--- START ---
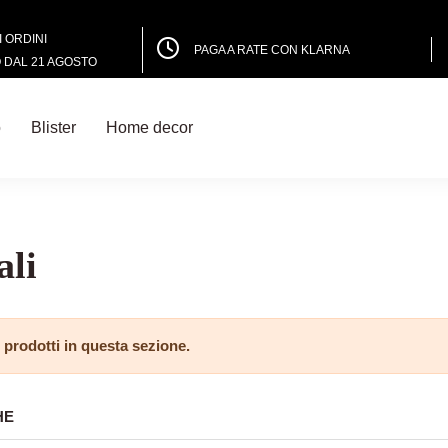
I ORDINI
PAGA A RATE CON KLARNA
DAL 21 AGOSTO
o
Blister
Home decor
li
 prodotti in questa sezione.
HE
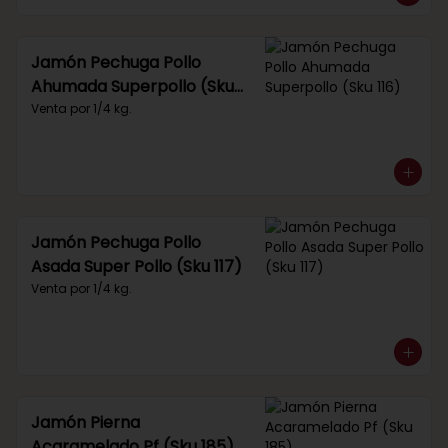
Jamón Pechuga Pollo
Ahumada Superpollo (Sku
116)
Venta por 1/4 kg.
Jamón Pechuga Pollo
Asada Super Pollo (Sku 117)
Venta por 1/4 kg.
Jamón Pierna
Acaramelado Pf (Sku 185)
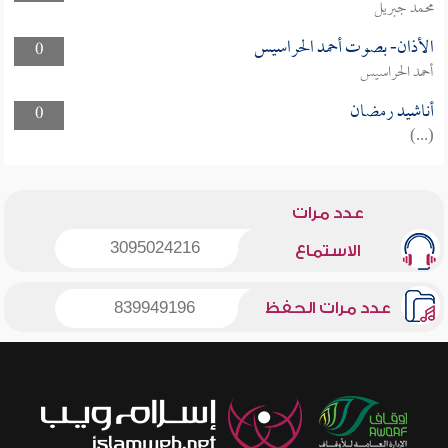
محمد جبريل
الأذان- بصوت أحمد الحراسيس
0
أحمد الحراسيس
أناشيد رمضان
0
(...)
عدد مرات
3095024216
الاستماع
عدد مرات الحفظ
839949196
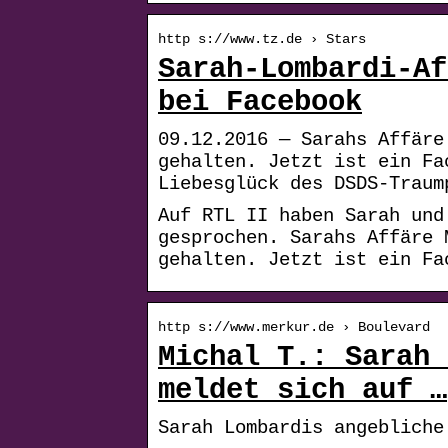
http s://www.tz.de › Stars
Sarah-Lombardi-Af
bei Facebook
09.12.2016 — Sarahs Affäre
gehalten. Jetzt ist ein Fa
Liebesglück des DSDS-Traum
Auf RTL II haben Sarah und
gesprochen. Sarahs Affäre 
gehalten. Jetzt ist ein F
http s://www.merkur.de › Boulevard
Michal T.: Sarah 
meldet sich auf …
Sarah Lombardis angebliche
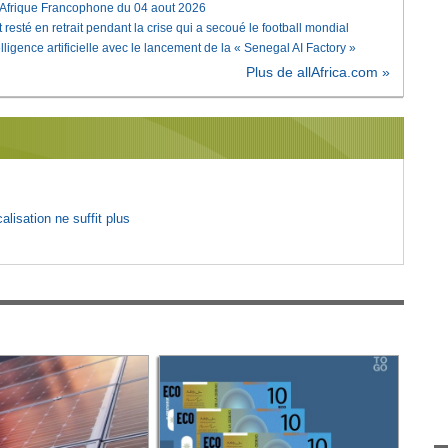
'Afrique Francophone du 04 aout 2026
 resté en retrait pendant la crise qui a secoué le football mondial
elligence artificielle avec le lancement de la « Senegal AI Factory »
Plus de allAfrica.com »
lisation ne suffit plus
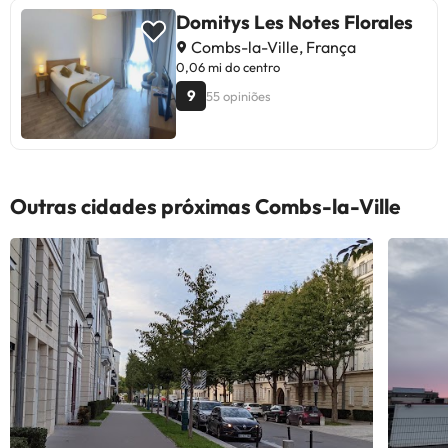
banheiros, barulhos noturnos e
Domitys Les Notes Florales
situações de desconforto com a
Combs-la-Ville, França
equipe. No geral, boa relação
0,06 mi do centro
qualidade-preço. Ideal para
9
55 opiniões
viajantes que valorizam o serviço
amigável e pequeno-almoço farto,
embora possam surgir
inconvenientes pontuais.
Recomendado para estadias curtas
Outras cidades próximas Combs-la-Ville
e tranquilas.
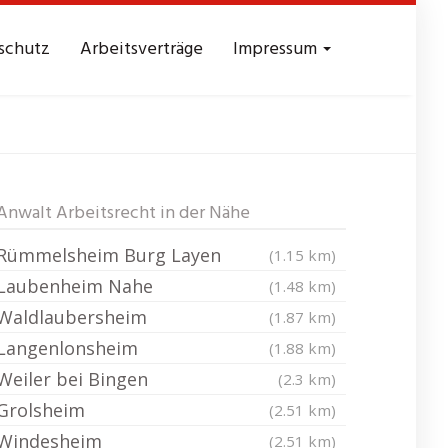
schutz
Arbeitsverträge
Impressum
heim
Anwalt Arbeitsrecht in der Nähe
Rümmelsheim Burg Layen
(1.15 km)
Laubenheim Nahe
(1.48 km)
Waldlaubersheim
(1.87 km)
Langenlonsheim
(1.88 km)
Weiler bei Bingen
(2.3 km)
Grolsheim
(2.51 km)
Windesheim
(2.51 km)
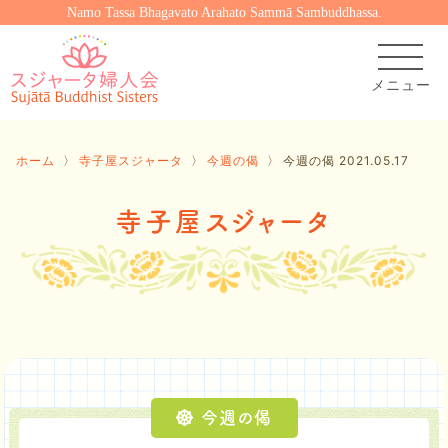
Namo Tassa Bhagavato Arahato Sammā Sambuddhassa.
ホーム
〉
寺子屋スジャータ
〉
今週の偈
〉
今週の偈 2021.05.17
寺子屋スジャータ
今週の偈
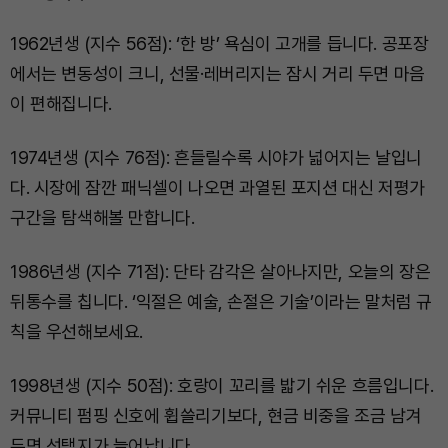
1962년생 (지수 56점): ‘한 방’ 욕심이 고개를 듭니다. 공포장
에서는 변동성이 크니, 선물·레버리지는 잠시 거리 두면 마음
이 편해집니다.
1974년생 (지수 76점): 흔들릴수록 시야가 넓어지는 날입니
다. 시장에 잠깐 패닉셀이 나오면 과열된 포지션 대신 저평가
구간을 탐색해볼 만합니다.
1986년생 (지수 71점): 단타 감각은 살아나지만, 오늘의 장은
뒤통수를 칩니다. ‘익절은 예술, 손절은 기술’이라는 말처럼 규
칙을 우선해보세요.
1998년생 (지수 50점): 호랑이 꼬리를 밟기 쉬운 흐름입니다.
커뮤니티 펌핑 신호에 휩쓸리기보다, 현금 비중을 조금 남겨
두면 선택지가 늘어납니다.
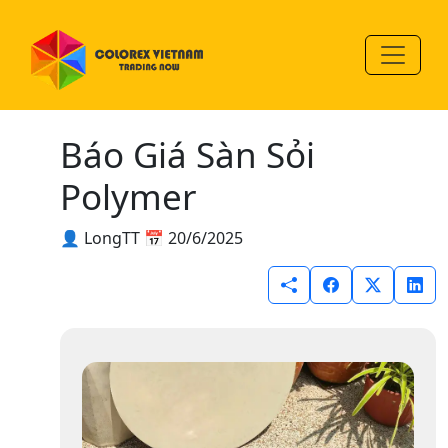
Báo Giá Sàn Sỏi
Polymer
👤 LongTT
📅 20/6/2025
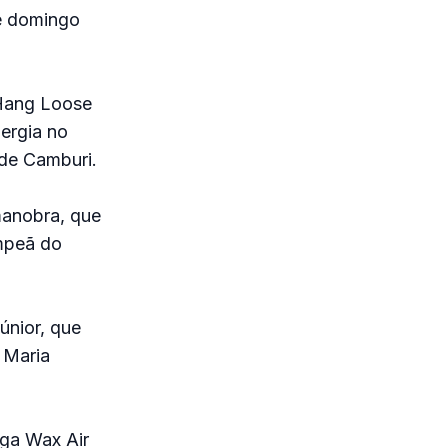
te domingo
 Hang Loose
ergia no
 de Camburi.
manobra, que
ampeã do
júnior, que
 Maria
ga Wax Air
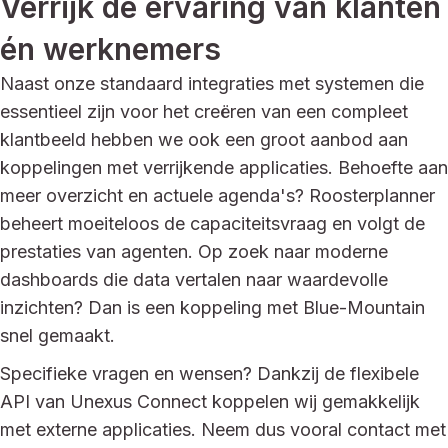
Verrijk de ervaring van klanten
én werknemers
Naast onze standaard integraties met systemen die
essentieel zijn voor het creëren van een compleet
klantbeeld hebben we ook een groot aanbod aan
koppelingen met verrijkende applicaties. Behoefte aan
meer overzicht en actuele agenda's? Roosterplanner
beheert moeiteloos de capaciteitsvraag en volgt de
prestaties van agenten. Op zoek naar moderne
dashboards die data vertalen naar waardevolle
inzichten? Dan is een koppeling met Blue-Mountain
snel gemaakt.
Specifieke vragen en wensen? Dankzij de flexibele
API van Unexus Connect koppelen wij gemakkelijk
met externe applicaties. Neem dus vooral contact met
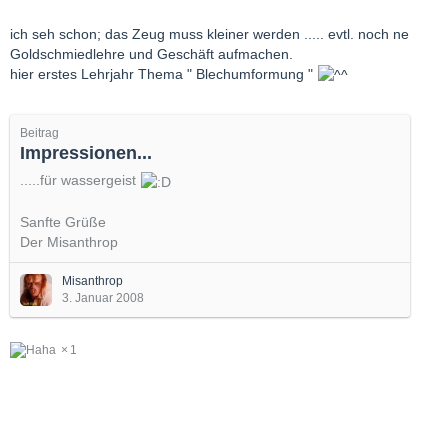
ich seh schon; das Zeug muss kleiner werden ..... evtl. noch ne
Goldschmiedlehre und Geschäft aufmachen.
hier erstes Lehrjahr Thema " Blechumformung "
Beitrag
Impressionen...
.....für wassergeist
Sanfte Grüße
Der Misanthrop
Misanthrop
3. Januar 2008
1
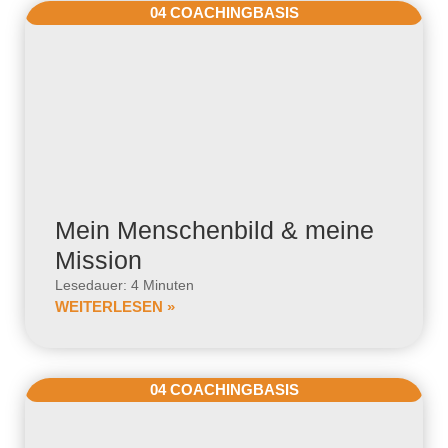
04 COACHINGBASIS
Mein Menschenbild & meine
Mission
Lesedauer: 4 Minuten
WEITERLESEN »
04 COACHINGBASIS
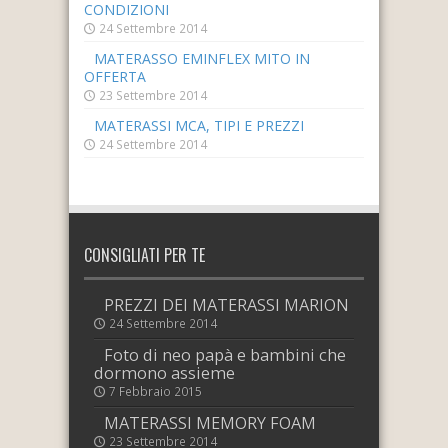
CONDIZIONI
24 Settembre 2014
MATERASSO EMINFLEX MITO IN
OFFERTA
23 Settembre 2014
MATERASSI MCA, TIPI E PREZZI
24 Settembre 2014
CONSIGLIATI PER TE
PREZZI DEI MATERASSI MARION
24 Settembre 2014
Foto di neo papà e bambini che
dormono assieme
7 Febbraio 2015
MATERASSI MEMORY FOAM
23 Settembre 2014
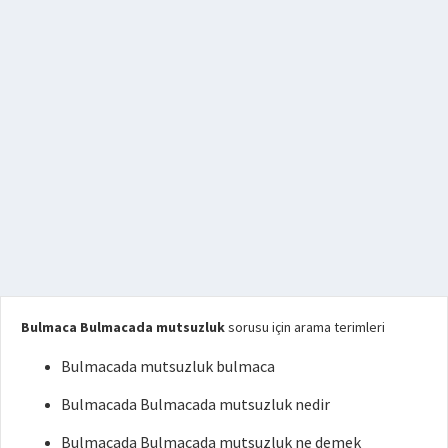
Bulmaca Bulmacada mutsuzluk
sorusu için arama terimleri
Bulmacada mutsuzluk bulmaca
Bulmacada Bulmacada mutsuzluk nedir
Bulmacada Bulmacada mutsuzluk ne demek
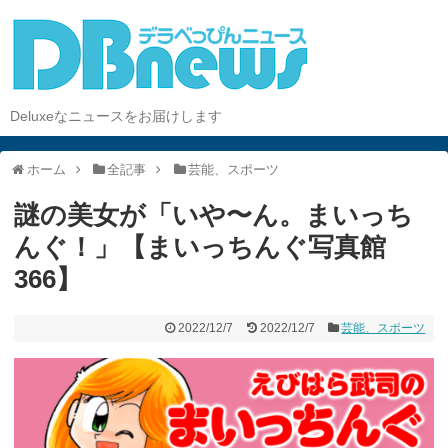
Deluxeなニュースをお届けします
ホーム
全記事
芸能、スポーツ
謎の美女が「いや〜ん。まいっち
んぐ！」【まいっちんぐ写真館
366】
2022/12/7
2022/12/7
芸能、スポーツ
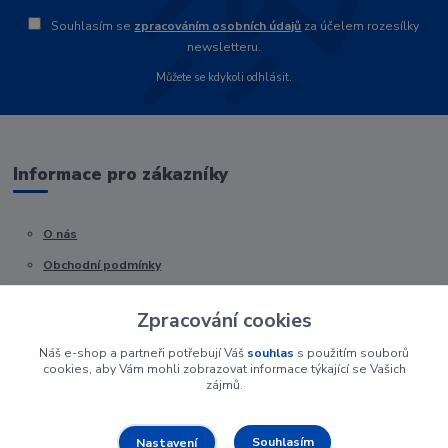
Souhlasím se
zpracováním osobních údajů
za účelem rozesílky
newsletteru.
Můžete se kdykoli odhlásit.
Informace pro zákazníky
O nás
Obchodní podmínky
Kontakty
Zpracování cookies
Náš e-shop a partneři potřebují Váš
souhlas
s použitím souborů
cookies, aby Vám mohli zobrazovat informace týkající se Vašich
zájmů.
Souhlasím
Nastavení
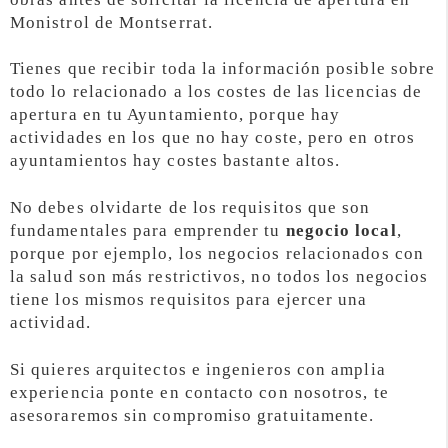
Monistrol de Montserrat.
Tienes que recibir toda la información posible sobre
todo lo relacionado a los costes de las licencias de
apertura en tu Ayuntamiento, porque hay
actividades en los que no hay coste, pero en otros
ayuntamientos hay costes bastante altos.
No debes olvidarte de los requisitos que son
fundamentales para emprender tu
negocio local
,
porque por ejemplo, los negocios relacionados con
la salud son más restrictivos, no todos los negocios
tiene los mismos requisitos para ejercer una
actividad.
Si quieres arquitectos e ingenieros con amplia
experiencia ponte en contacto con nosotros, te
asesoraremos sin compromiso gratuitamente.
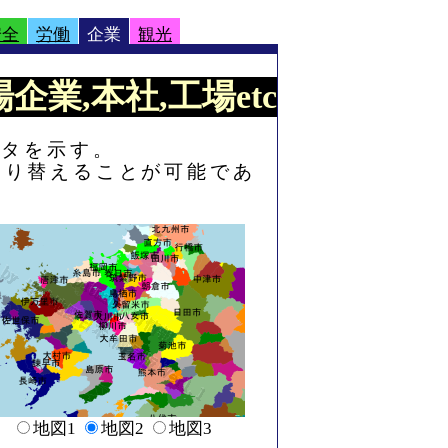
安全
労働
企業
観光
企業,本社,工場etc
ータを示す。
切り替えることが可能であ
地図1
地図2
地図3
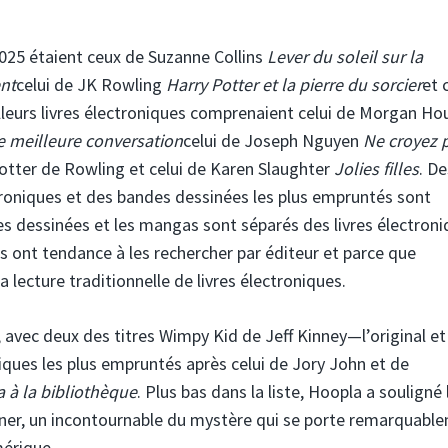
2025 étaient ceux de Suzanne Collins
Lever du soleil sur la
ent
celui de JK Rowling
Harry Potter et la pierre du sorcier
et 
illeurs livres électroniques comprenaient celui de Morgan Ho
 meilleure conversation
celui de Joseph Nguyen
Ne croyez 
Potter de Rowling et celui de Karen Slaughter
Jolies filles
. De
ectroniques et des bandes dessinées les plus empruntés sont
des dessinées et les mangas sont séparés des livres électron
 ont tendance à les rechercher par éditeur et parce que
la lecture traditionnelle de livres électroniques.
 avec deux des titres Wimpy Kid de Jeff Kinney—l’original et
iques les plus empruntés après celui de Jory John et de
 à la bibliothèque
. Plus bas dans la liste, Hoopla a souligné 
rner, un incontournable du mystère qui se porte remarquabl
mérique.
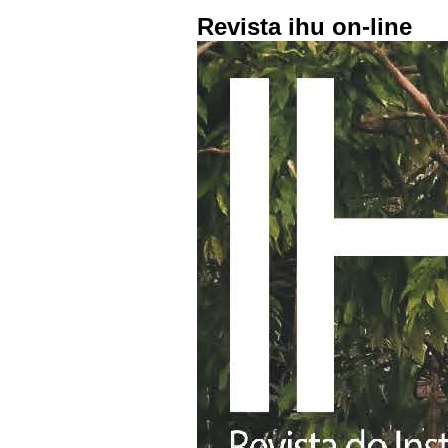
Revista ihu on-line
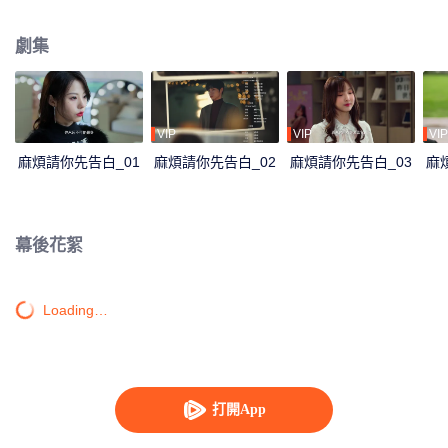
再續前緣的故事。
劇集
VIP
VIP
VIP
麻煩請你先告白_01
麻煩請你先告白_02
麻煩請你先告白_03
麻
幕後花絮
Loading…
打開App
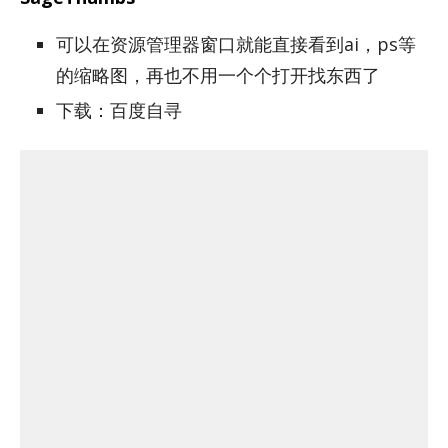
可以在资源管理器窗口就能直接看到ai，ps等
的缩略图，再也不用一个个打开找东西了
下载：百度自寻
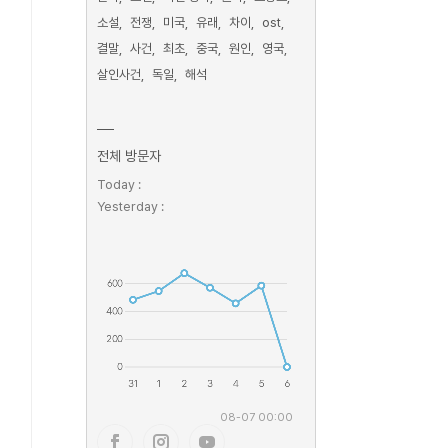
소설
전쟁
미국
유래
차이
ost
결말
사건
최초
중국
원인
영국
살인사건
독일
해석
전체 방문자
Today :
Yesterday :
08-07 00:00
--- END ---
-- What to produce --
Copy out the lines from the one containing "banheiros, barulhos noturnos e" through the one containing "e tranquilas.", including both of those lines.

-- Solution to the exercise --
banheiros, barulhos noturnos e
Domitys Les Notes Florales
situações de desconforto com a
Combs-la-Ville, França
equipe. No geral, boa relação
0,06 mi do centro
qualidade-preço. Ideal para
9
55 opiniões
viajantes que valorizam o serviço
amigável e pequeno-almoço farto,
embora possam surgir
inconvenientes pontuais.
Recomendado para estadias curtas
Outras cidades próximas Combs-la-Ville
e tranquilas.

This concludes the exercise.